Before she had even turned 18, Ruth ran away from home. She went to live in Bournemouth, where she soon met a dashing young sailor who worked on a submarine, the HMS Tempest. They fell in love, married and Ruth found herself with a little baby girl. It seemed like her life had turned a corner.
But there was a superstition among Navy wives that if the wife saw a submarine going out, it would spell bad news for her husband. Ruth ignored the old wives’ tale, and waved her husband off as he departed for the Mediterranean.
It wasn’t the only bad omen. On Friday 13 February 1942, the Tempest was patrolling the Gulf of Taranto when she was hit by a depth charge fired by the Italian destroyer Circe. With her battery tanks burst, the submarine began to fill with Chlorine gas and was forced to surface. The Italians fired on her, and the Tempest sank to the bottom of the ocean. Only one in three British sailors survived the incident.
When Ruth learned that her husband had perished in the attack, she was devastated. She felt like she was poised on the edge of a nervous breakdown, but rather than give in to it she decided to fight back. ‘I’m going to have a go at Hitler too,’ she announced, taking herself down to the nearest recruiting office.
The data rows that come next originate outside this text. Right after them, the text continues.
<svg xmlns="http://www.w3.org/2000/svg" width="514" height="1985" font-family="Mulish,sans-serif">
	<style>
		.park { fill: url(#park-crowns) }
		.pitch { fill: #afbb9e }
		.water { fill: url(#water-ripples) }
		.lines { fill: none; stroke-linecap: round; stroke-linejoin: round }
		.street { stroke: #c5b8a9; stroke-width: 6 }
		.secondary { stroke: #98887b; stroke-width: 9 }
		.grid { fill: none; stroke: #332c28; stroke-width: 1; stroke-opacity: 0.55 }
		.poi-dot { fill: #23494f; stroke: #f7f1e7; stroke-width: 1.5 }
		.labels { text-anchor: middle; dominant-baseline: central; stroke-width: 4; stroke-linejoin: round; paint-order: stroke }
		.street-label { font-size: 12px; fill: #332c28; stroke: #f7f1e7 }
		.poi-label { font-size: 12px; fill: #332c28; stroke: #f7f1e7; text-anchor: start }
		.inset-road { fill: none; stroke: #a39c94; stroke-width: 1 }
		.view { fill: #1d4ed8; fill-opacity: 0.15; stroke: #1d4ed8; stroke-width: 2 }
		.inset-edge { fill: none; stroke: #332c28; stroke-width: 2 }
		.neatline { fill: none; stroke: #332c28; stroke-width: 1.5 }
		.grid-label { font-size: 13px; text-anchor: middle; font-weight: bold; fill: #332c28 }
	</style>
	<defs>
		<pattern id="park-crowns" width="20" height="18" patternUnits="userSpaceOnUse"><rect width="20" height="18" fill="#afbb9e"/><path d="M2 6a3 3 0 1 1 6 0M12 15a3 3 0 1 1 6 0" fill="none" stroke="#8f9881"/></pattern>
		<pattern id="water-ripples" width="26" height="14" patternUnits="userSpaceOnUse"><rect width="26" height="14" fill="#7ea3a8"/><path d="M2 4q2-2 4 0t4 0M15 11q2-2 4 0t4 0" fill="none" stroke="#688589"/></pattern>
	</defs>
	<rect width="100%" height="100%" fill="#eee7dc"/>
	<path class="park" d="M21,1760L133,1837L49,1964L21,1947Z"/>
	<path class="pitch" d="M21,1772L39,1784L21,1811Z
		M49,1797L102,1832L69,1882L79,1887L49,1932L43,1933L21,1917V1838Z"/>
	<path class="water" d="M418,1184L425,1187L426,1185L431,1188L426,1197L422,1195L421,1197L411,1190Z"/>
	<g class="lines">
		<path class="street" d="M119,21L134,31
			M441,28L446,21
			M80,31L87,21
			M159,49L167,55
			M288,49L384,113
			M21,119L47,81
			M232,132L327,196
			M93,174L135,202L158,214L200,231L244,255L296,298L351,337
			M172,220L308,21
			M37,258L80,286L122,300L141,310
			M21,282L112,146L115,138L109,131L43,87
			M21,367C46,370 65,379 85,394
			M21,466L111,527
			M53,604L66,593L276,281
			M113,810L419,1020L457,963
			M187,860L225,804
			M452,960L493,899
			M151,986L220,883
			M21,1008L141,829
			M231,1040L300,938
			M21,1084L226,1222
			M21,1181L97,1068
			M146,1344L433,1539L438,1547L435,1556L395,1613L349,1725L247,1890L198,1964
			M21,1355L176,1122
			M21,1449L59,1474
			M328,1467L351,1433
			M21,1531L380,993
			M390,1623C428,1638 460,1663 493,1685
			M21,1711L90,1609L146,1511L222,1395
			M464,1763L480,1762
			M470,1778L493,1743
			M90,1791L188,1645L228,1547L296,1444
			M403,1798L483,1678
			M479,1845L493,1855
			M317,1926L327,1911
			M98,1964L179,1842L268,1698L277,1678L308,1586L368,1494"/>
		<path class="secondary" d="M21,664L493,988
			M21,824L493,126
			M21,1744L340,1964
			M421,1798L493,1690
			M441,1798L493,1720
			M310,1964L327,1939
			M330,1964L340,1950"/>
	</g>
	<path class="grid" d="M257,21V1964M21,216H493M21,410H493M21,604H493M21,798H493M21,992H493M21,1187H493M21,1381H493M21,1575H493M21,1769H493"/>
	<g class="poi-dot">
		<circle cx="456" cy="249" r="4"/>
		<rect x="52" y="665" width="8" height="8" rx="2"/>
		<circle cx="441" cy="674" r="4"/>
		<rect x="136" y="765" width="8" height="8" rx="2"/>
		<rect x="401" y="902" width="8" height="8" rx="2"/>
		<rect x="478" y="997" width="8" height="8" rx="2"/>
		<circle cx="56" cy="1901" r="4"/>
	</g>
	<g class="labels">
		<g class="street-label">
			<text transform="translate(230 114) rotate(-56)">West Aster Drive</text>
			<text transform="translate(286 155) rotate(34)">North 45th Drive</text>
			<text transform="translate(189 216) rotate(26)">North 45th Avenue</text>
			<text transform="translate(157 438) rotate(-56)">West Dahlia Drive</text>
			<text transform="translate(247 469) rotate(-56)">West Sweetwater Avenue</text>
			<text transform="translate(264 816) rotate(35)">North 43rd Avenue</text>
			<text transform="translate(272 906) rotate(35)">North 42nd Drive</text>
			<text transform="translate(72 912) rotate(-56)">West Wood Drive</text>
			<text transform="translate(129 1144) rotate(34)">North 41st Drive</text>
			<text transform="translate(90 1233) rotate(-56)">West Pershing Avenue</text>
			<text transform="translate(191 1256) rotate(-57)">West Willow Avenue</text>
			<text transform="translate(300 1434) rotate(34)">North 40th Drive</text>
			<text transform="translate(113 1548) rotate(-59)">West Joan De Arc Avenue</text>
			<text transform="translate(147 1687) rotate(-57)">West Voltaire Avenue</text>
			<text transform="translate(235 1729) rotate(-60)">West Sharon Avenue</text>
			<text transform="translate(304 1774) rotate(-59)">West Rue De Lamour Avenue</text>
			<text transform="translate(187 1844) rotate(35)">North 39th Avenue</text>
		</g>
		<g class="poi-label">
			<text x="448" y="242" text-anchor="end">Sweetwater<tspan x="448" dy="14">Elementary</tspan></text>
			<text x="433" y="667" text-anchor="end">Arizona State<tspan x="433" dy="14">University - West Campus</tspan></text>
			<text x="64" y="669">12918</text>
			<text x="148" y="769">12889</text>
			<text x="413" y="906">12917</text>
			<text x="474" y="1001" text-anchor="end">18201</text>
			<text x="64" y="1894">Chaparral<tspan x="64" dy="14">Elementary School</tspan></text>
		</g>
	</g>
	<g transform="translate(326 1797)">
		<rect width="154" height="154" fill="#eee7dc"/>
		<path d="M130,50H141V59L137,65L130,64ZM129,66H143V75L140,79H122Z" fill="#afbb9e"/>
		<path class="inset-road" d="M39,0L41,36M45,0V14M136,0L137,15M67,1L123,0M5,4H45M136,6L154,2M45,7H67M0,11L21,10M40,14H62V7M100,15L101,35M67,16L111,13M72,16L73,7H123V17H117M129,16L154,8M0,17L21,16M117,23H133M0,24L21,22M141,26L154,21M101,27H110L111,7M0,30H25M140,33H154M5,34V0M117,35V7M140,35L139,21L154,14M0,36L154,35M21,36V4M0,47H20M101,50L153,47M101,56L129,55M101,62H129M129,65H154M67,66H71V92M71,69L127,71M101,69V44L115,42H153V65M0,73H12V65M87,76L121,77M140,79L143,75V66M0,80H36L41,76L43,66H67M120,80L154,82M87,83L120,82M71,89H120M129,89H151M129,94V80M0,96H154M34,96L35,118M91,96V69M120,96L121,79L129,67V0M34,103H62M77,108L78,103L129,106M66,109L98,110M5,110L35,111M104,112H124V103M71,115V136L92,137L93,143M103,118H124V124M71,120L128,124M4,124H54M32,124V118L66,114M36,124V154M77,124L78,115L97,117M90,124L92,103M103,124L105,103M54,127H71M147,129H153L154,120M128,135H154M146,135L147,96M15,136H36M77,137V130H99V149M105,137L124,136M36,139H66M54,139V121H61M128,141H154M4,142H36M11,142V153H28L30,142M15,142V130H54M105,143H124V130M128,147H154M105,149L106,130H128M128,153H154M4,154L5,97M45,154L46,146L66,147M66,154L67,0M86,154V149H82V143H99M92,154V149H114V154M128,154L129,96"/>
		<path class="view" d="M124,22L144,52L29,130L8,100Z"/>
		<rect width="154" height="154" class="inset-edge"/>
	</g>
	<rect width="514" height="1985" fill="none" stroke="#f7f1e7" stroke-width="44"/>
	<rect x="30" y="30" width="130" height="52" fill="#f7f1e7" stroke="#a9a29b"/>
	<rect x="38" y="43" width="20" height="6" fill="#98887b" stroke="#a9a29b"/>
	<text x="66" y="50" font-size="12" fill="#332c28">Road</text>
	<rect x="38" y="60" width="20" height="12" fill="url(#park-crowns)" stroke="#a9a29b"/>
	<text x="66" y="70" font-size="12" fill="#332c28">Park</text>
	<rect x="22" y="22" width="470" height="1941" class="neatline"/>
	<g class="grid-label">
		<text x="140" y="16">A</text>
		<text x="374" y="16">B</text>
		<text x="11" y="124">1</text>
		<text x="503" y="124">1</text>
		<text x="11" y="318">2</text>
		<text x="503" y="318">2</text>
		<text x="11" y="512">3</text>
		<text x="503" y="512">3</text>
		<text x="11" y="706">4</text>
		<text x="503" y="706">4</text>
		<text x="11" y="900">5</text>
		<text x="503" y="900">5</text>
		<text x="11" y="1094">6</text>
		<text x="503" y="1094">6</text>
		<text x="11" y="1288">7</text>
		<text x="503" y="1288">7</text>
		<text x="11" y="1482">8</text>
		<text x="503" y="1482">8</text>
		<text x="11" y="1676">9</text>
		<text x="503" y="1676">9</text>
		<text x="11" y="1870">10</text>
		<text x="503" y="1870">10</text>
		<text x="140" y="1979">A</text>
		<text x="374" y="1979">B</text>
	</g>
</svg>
Ruth’s preference was to join the Women’s Royal Naval Service in memory of her husband, but when they told her they had no position for her, she signed up with the WAAFs, the women’s equivalent of the Air Force, instead. She was assigned to Balloon Command and soon found herself travelling all over the country.
During one posting in London, Ruth met a handsome young American man, who told her he was going to marry her. She replied that she wasn’t ready to marry again, but when the GI proved persistent, Ruth’s mother convinced her to accept him – he was a good man and very fond of Ruth’s young daughter. In November 1943, Ruth was walking down the aisle for the second time.
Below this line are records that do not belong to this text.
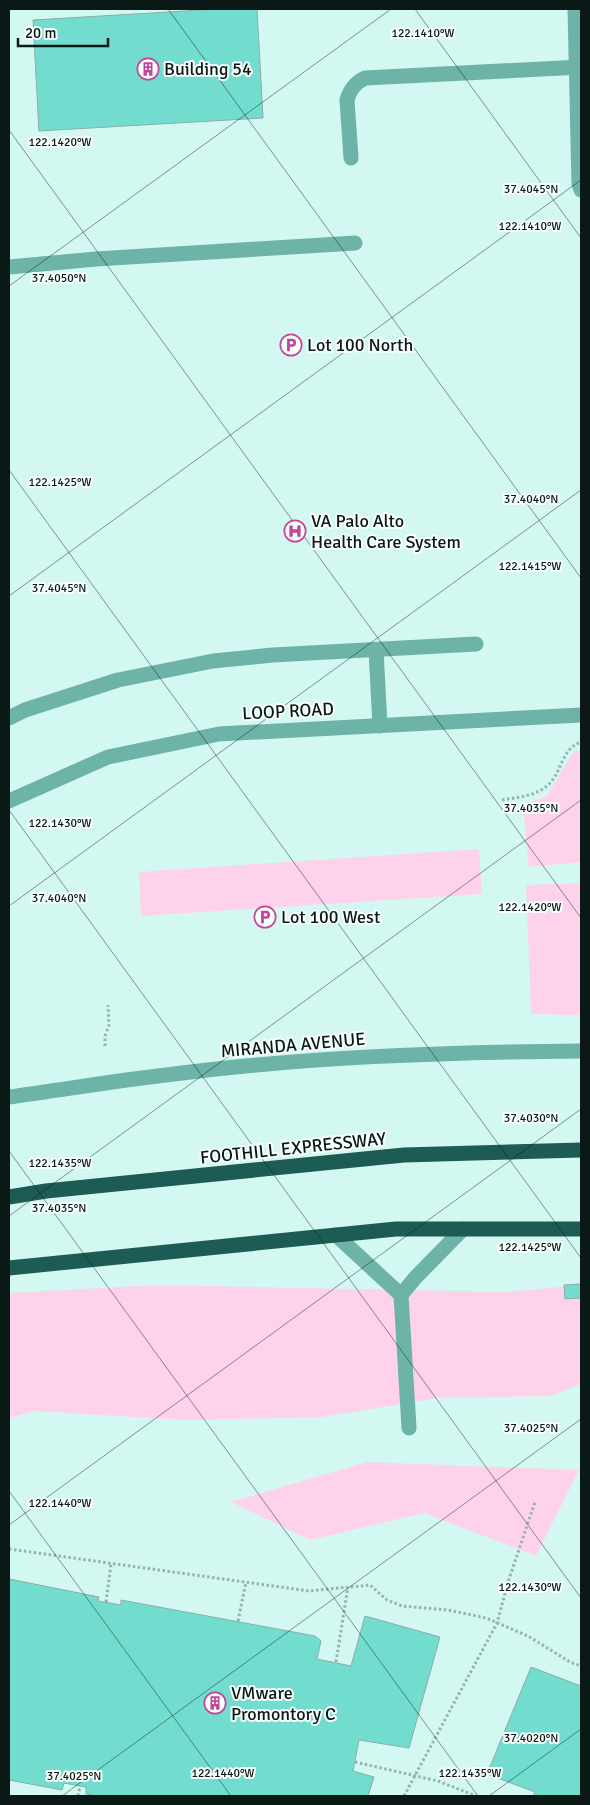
<svg xmlns="http://www.w3.org/2000/svg" width="590" height="1805" viewBox="0 0 590 1805" font-family="Signika,sans-serif">
<style>
.green{fill:#ffd2eb}
.building{fill:#72ddce;stroke:#8aada7}
.lines{fill:none;stroke-linecap:round;stroke-linejoin:round}
.path{stroke:#96b4ae;stroke-width:3;stroke-dasharray:2.5 2.5;stroke-linecap:butt}
.minor{stroke:#6db3a8;stroke-width:15}
.highway{stroke:#1c5c54;stroke-width:15}
.ticks{fill:none;stroke:#0a1816;stroke-width:1;stroke-opacity:0.45}
.labels{text-anchor:middle;stroke-width:4;stroke-linejoin:round;paint-order:stroke}
.poi-label{font-size:18px;fill:#0a1816;stroke:#f7fefc;text-anchor:start}
.street-label{font-size:18px;fill:#0a1816;stroke:#f7fefc}
.ticks-label{font-size:12px;text-anchor:middle;fill:#0a1816;stroke:#f7fefc;stroke-width:4;stroke-linejoin:round;paint-order:stroke}
</style>
<rect width="100%" height="100%" fill="#d3f8f1"/>
<g class="green">
<polygon points="581,750 581,862 529,867 523,805 547,796 574,751"/>
<polygon points="479,849 482,894 141,916 139,872"/>
<polygon points="581,883 581,1015 531,1014 526,885"/>
<polygon points="158,1285 504,1292 581,1285 581,1384 550,1396 438,1398 322,1417 183,1420 34,1411 9,1418 9,1293"/>
<polygon points="367,1462 579,1470 536,1556 424,1513 310,1540 231,1502"/>
</g>
<g class="building">
<polygon points="219,9 257,9 263,118 39,131 33,20"/>
<polygon points="581,1284 581,1298 565,1299 564,1285"/>
<polygon points="9,1579 99,1597 98,1601 121,1605 121,1600 315,1636 321,1641 317,1659 351,1666 365,1616 440,1637 409,1748 359,1740 353,1771 374,1777 368,1796 98,1796 86,1794 86,1787 80,1786 64,1783 62,1790 9,1780"/>
<polygon points="531,1667 581,1686 581,1796 533,1796 535,1792 487,1774"/>
</g>
<g class="lines">
<g class="path">
<path d="M 502,800 C 519,797 537,796 549,784 C 562,772 561,749 581,742"/>
<polyline points="105,1046 105,1036 109,1025 108,1005"/>
<polyline points="9,1549 309,1591 370,1585 387,1600 402,1606 448,1610 486,1618 528,1636 570,1662 581,1666"/>
<polyline points="106,1602 111,1564"/>
<polyline points="238,1621 246,1582"/>
<polyline points="336,1662 348,1587"/>
<polyline points="355,1762 438,1781 476,1796"/>
<polyline points="78,1796 80,1786"/>
<polyline points="404,1796 497,1623 509,1579 535,1502"/>
</g>
<g class="minor">
<polyline points="575,9 579,184 581,190"/>
<path d="M 351,158 L 347,100 C 350,89 355,83 365,78 L 581,67"/>
<polyline points="9,267 96,259 355,243"/>
<polyline points="376,650 380,726"/>
<polyline points="9,718 25,710 118,680 213,661 273,655 476,644"/>
<polyline points="9,801 108,757 219,734 581,715"/>
<path d="M 9,1097 C 61,1090 114,1081 166,1075 C 304,1057 443,1052 581,1051"/>
<polyline points="336,1235 401,1295"/>
<polyline points="409,1428 401,1295 415,1278 463,1229"/>
</g>
<g class="highway">
<polyline points="9,1197 46,1191 404,1155 581,1150"/>
<polyline points="9,1268 396,1229 581,1229"/>
</g>
</g>
<path class="ticks" d="M 168,9 L 581,578M 415,9 L 581,238M 9,130 L 581,918M 9,286 L 391,9M 9,470 L 581,1258M 9,596 L 581,180M 9,810 L 581,1598M 9,906 L 581,490M 9,1151 L 478,1796M 9,1216 L 581,800M 9,1491 L 231,1796M 9,1525 L 581,1109M 62,1796 L 581,1419M 489,1796 L 581,1729"/>
<defs>
<g id="building-ring" transform="scale(1.125)"><circle r="9.5" fill="#f7fefc" stroke="#c24798" stroke-width="1.5"/><path d="M-4-6H4V6H1V3H-1V6H-4ZM-2.5-4.3h1.7v1.8h-1.7ZM.8-4.3h1.7v1.8H.8ZM-2.5-1h1.7V.8h-1.7ZM.8-1h1.7V.8H.8Z" fill="#c24798"/></g>
<g id="parking-ring" transform="scale(1.125)"><circle r="9.5" fill="#f7fefc" stroke="#c24798" stroke-width="1.5"/><path d="M-3.5-5.5H1a3.5 3.5 0 0 1 0 7H-1V5.5H-3.5ZM-1-3.4V-.6H.8a1.4 1.4 0 0 0 0-2.8Z" fill="#c24798"/></g>
<g id="hospital-ring" transform="scale(1.125)"><circle r="9.5" fill="#f7fefc" stroke="#c24798" stroke-width="1.5"/><path d="M-5-5h3v3.5h4V-5h3V5h-3V1.5h-4V5h-3Z" fill="#c24798"/></g>
</defs>
<g fill-rule="evenodd">
<use href="#building-ring" x="148" y="69"/>
<use href="#parking-ring" x="291" y="345"/>
<use href="#hospital-ring" x="295" y="531"/>
<use href="#parking-ring" x="265" y="917"/>
<use href="#building-ring" x="215" y="1703"/>
</g>
<g class="labels">
<g class="poi-label">
<text x="164" y="75">Building 54</text>
<text x="307" y="351">Lot 100 North</text>
<text x="311" y="527">VA Palo Alto<tspan x="311" dy="21">Health Care System</tspan></text>
<text x="281" y="923">Lot 100 West</text>
<text x="231" y="1699">VMware<tspan x="231" dy="21">Promontory C</tspan></text>
</g>
<g class="street-label">
<text transform="translate(288 711) rotate(-3)" y="6">LOOP ROAD</text>
<text transform="translate(293 1045) rotate(-5)" y="6">MIRANDA AVENUE</text>
<text transform="translate(293 1148) rotate(-6)" y="6">FOOTHILL EXPRESSWAY</text>
</g>
</g>
<g class="ticks-label">
<text x="423" y="37">122.1410°W</text>
<text x="60" y="146">122.1420°W</text>
<text x="531" y="193">37.4045°N</text>
<text x="530" y="230">122.1410°W</text>
<text x="59" y="282">37.4050°N</text>
<text x="60" y="486">122.1425°W</text>
<text x="531" y="503">37.4040°N</text>
<text x="530" y="570">122.1415°W</text>
<text x="59" y="592">37.4045°N</text>
<text x="531" y="812">37.4035°N</text>
<text x="60" y="827">122.1430°W</text>
<text x="59" y="902">37.4040°N</text>
<text x="530" y="911">122.1420°W</text>
<text x="531" y="1122">37.4030°N</text>
<text x="60" y="1167">122.1435°W</text>
<text x="59" y="1212">37.4035°N</text>
<text x="530" y="1251">122.1425°W</text>
<text x="531" y="1432">37.4025°N</text>
<text x="60" y="1507">122.1440°W</text>
<text x="530" y="1591">122.1430°W</text>
<text x="531" y="1742">37.4020°N</text>
<text x="223" y="1777">122.1440°W</text>
<text x="470" y="1777">122.1435°W</text>
<text x="74" y="1780">37.4025°N</text>
</g>
<rect width="590" height="1805" fill="none" stroke="#0a1816" stroke-width="20"/>
<path d="M18 38v8h90v-8" fill="none" stroke="#0a1816" stroke-width="2.5"/>
<text x="25" y="38" font-size="15" fill="#0a1816" stroke="#f7fefc" stroke-width="4" paint-order="stroke">20 m</text>
</svg>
When D-Day came around the following June, Ruth’s second husband was sent over to Europe. She waited anxiously for news, and was relieved to hear that he had survived the initial invasion. When he returned to Britain on leave, the couple conceived a child, but Ruth’s husband was soon sent back to Germany. Before long, she received notice that he had died there.
Heartbroken by a second bereavement, Ruth didn’t know what to do with herself and her children. But when her American in-laws began writing to her, and suggesting she come over to the States, she decided that a new life in the new world was worth a shot. ‘I had nothing in England except my children,’ she told us. ‘So I thought, well why not?’
Ruth crossed the Atlantic on the SS Argentina, the very first vessel to offer official passage to war brides. She travelled to Rio Grande City in Texas, a desolate place just north of the Mexican border. ‘I thought I’d come to the end of the earth,’ she recalls wistfully. ‘It was like the last place God ever made, and he forgot to finish it.’
Ruth found her in-laws were kind to her, at least at first. But when she began to move on from the loss of her husband, things deteriorated between her and the family. ‘They thought I should be sitting at home crying for their son,’ she recalls. ‘Well, I’d lost two husbands now – I said I can’t do that again.’
In 1947 Ruth met a disabled veteran in a bar, and they got talking. He had served as a radio operator in the Air Force and survived three plane crashes during the war, leaving him badly crippled. When they met he was playing the piano, and he berated Ruth angrily for putting a coin in the Juke Box while he was playing. But the two of them got talking and soon Ruth had fallen in love for a third time. Within a year, the couple had married, and Ruth once again hoped she had found her happily ever after.
But it wasn’t to be. Less than five years into her marriage, Ruth’s third husband died, leaving her widowed yet again – this time for good.
Now 90, she still lives at the ‘end of the earth’ in Rio Grande City, although these days it’s more of a metropolis than a desert.
Despite all that has happened to Ruth, she considers herself fortunate – she has four wonderful daughters who mean the world to her. And she hasn’t lost her sense of humour either. In the retirement home where she now lives she recently met a US Marine. ‘Well I’ve already married the navy, the army and the air force,’ she told him, ‘and I’ve been looking for a marine!’